The RBI announced concessional forex swap facility until September 30 2026 for 3–5-year External commercial borrowings raised by Central Public Sector Enterprises (CPSEs). It also announced FCNR(B) deposits in the 3–5-year range with full hedging cost borne by the RBI.

Other measures were expanding the universe of specified securities for foreign portfolio investment (FPI) in government securities, removing various limits on FPI investment in G-secs under the general route, raising the limit for investments by NRIs and overseas citizen of India in equity instruments traded on the stock market without SEBI registration.

Complementing these efforts, the government also exempted foreign portfolio investment (FPIs) from income tax on interest income and capital gains arising from investments in government securities. The exemption, effective April 1, 2026, will apply to all interest and capital gains earned by FPIs on G-Sec investments from that date onwards.

According to Axis Asset Management, the RBI’s measures to attract capital inflows along with the government’s move to withhold tax for FII investments could collectively support inflows of up to US$75-80 billion.

“We believe the RBI’s approach to attracting capital inflows is both timely and appropriate, and the withholding tax could lead to India’s inclusion into Bloomberg Indices (Global Aggregate Bond Index). We expect these measures to collectively support inflows of up to US$75-80 billion,” said Axis Asset Management.

Indranil Pan, chief economist at YES BANK said, “While it is difficult to exactly pin down the exact nature of inflows, USD 35-45 billion may be a decent estimate, almost enough to close the gap for the anticipated BoP for FY27.”

According to Madhavi Arora, lead economist at Emkay, the government along with the RBI measures would help shore up the currency and could potentially lead to USD30-50 billion of inflows in the year.

However certain economists said that heightened global uncertainties remain a risk for capital flows in the short term.

According to Crisil Intelligence, while the various measures will support FPI flows in the debt segment, current global risk-off sentiment amid the West Asia conflict can limit the gains. Besides,
elevated US rates somewhat cap the relative attractiveness of emerging market sovereign debt currently.

RBI MEASURES IN DETAIL:
The RBI introduced a concessional forex swap facility until September 2026 to incentivise ECB borrowing by public sector entities, along with a similar facility for banks to raise 3-5 years FCNR(B) deposits with RBI bearing the full hedging cost.
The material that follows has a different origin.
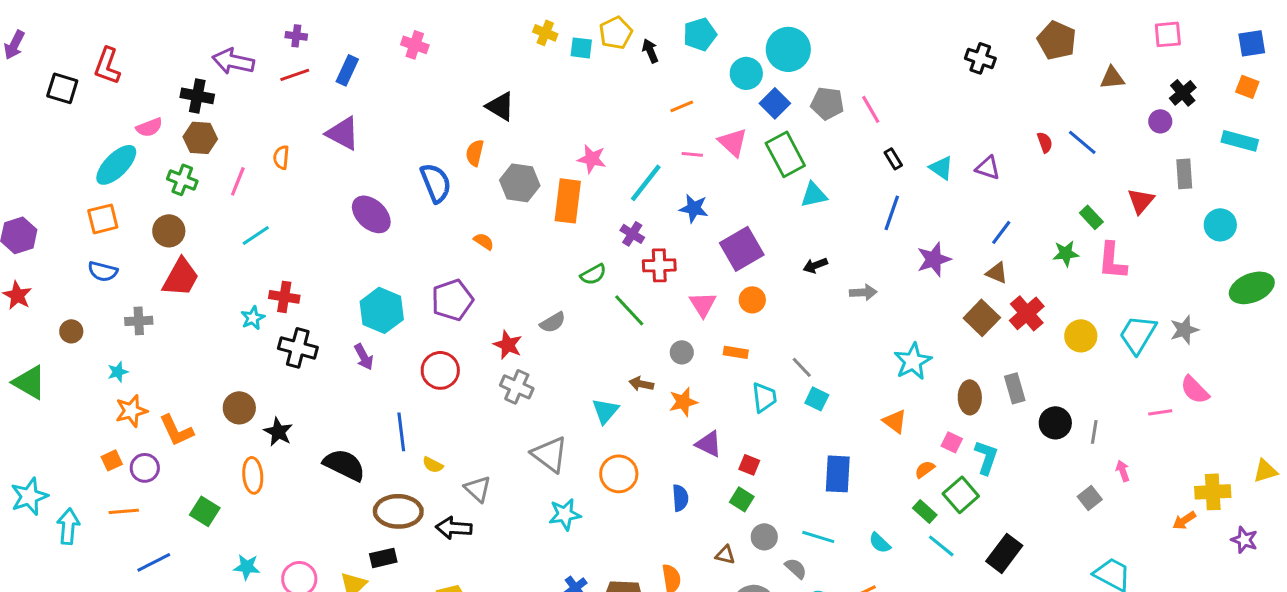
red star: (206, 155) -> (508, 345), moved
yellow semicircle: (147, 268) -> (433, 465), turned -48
Banks are also allowed to raise ECBs with a concessional forex swap.


The RBI increased the range of government securities (G-Secs) FPIs could invest in the debt market. Under the fully accessible route (FAR), longer-tenor government bonds of 15, 30, 40-year tenors will
now be available for FPIs, compared with limiting them under 10-year tenors earlier. In addition, restrictions on short-term investments, concentration limits and individual security exposure for FPIs under the General Route have been removed.
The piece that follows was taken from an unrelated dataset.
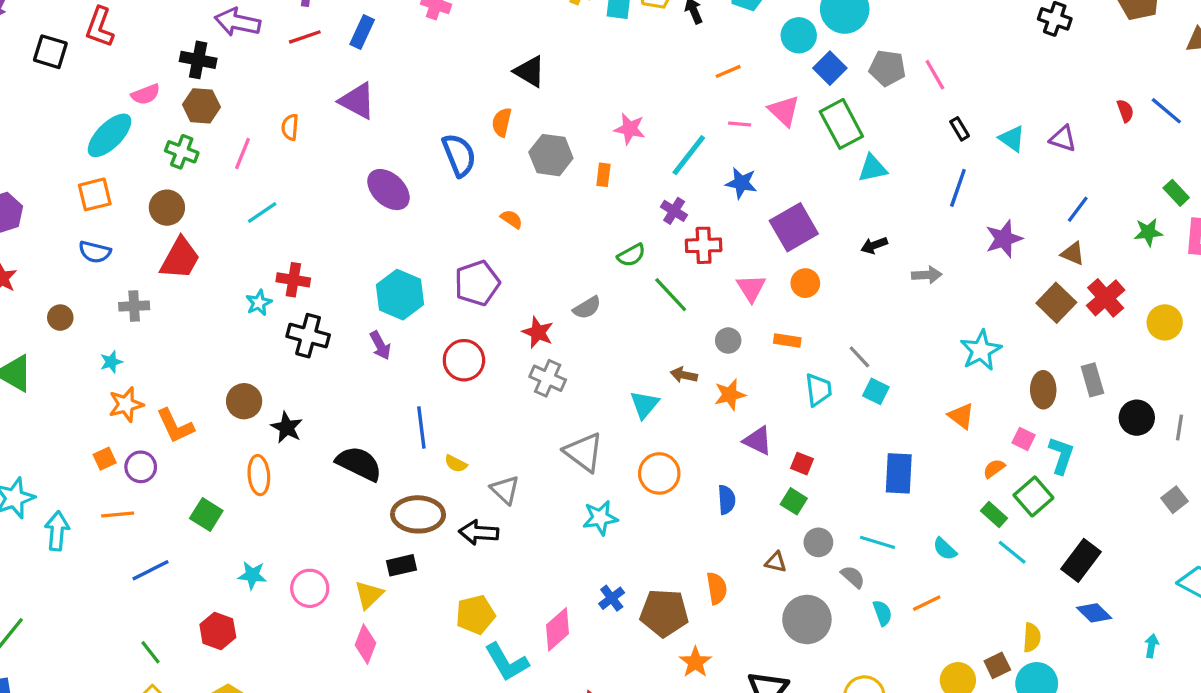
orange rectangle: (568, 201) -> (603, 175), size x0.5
In a further step to ease capital inflows, investment limits for NRIs and Overseas Citizens of India in listed equity instruments without SEBI registration have been increased, with similar access now
extended to all individual person’s resident outside India (PROIs).

Additionally, the timeline for realization of export proceeds has been restored to nine months, providing greater flexibility to exporters.
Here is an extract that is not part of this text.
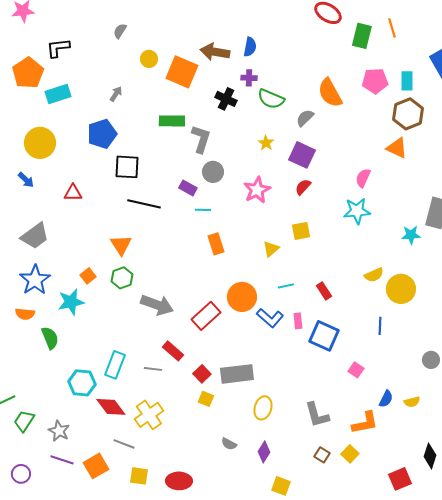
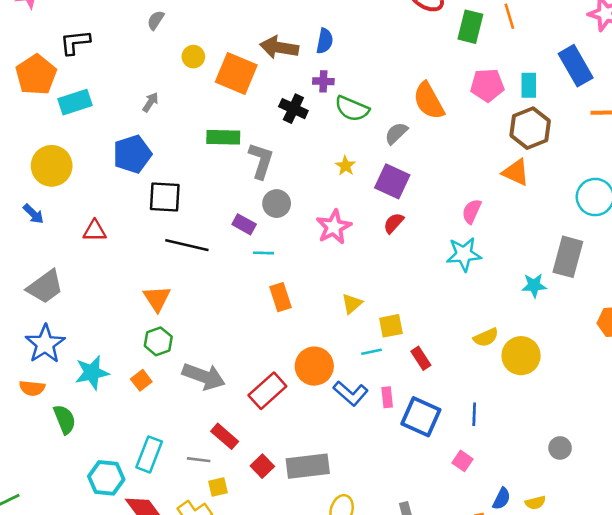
yellow square: (301, 231) -> (391, 326), moved
orange square: (88, 276) -> (141, 380), moved
blue line: (380, 326) -> (474, 414), moved
yellow square: (206, 399) -> (218, 487), moved, turned -35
Meanwhile, the MPC revised its FY27 CPI inflation forecast upward to 5.1 per cent from 4.6 per cent and lowered its real GDP growth estimate to 6.6 per cent from 6.9 per cent.

The central bank highlighted elevated energy prices, supply-side disruptions, weaker monsoon expectations, and the risk of El Niño as key downside risks to growth.

The G-Sec yields softened by around 4 basis points after the policy announcement reflecting steady sovereign demand. Corporate bond yields fell sharply by around 25 basis points.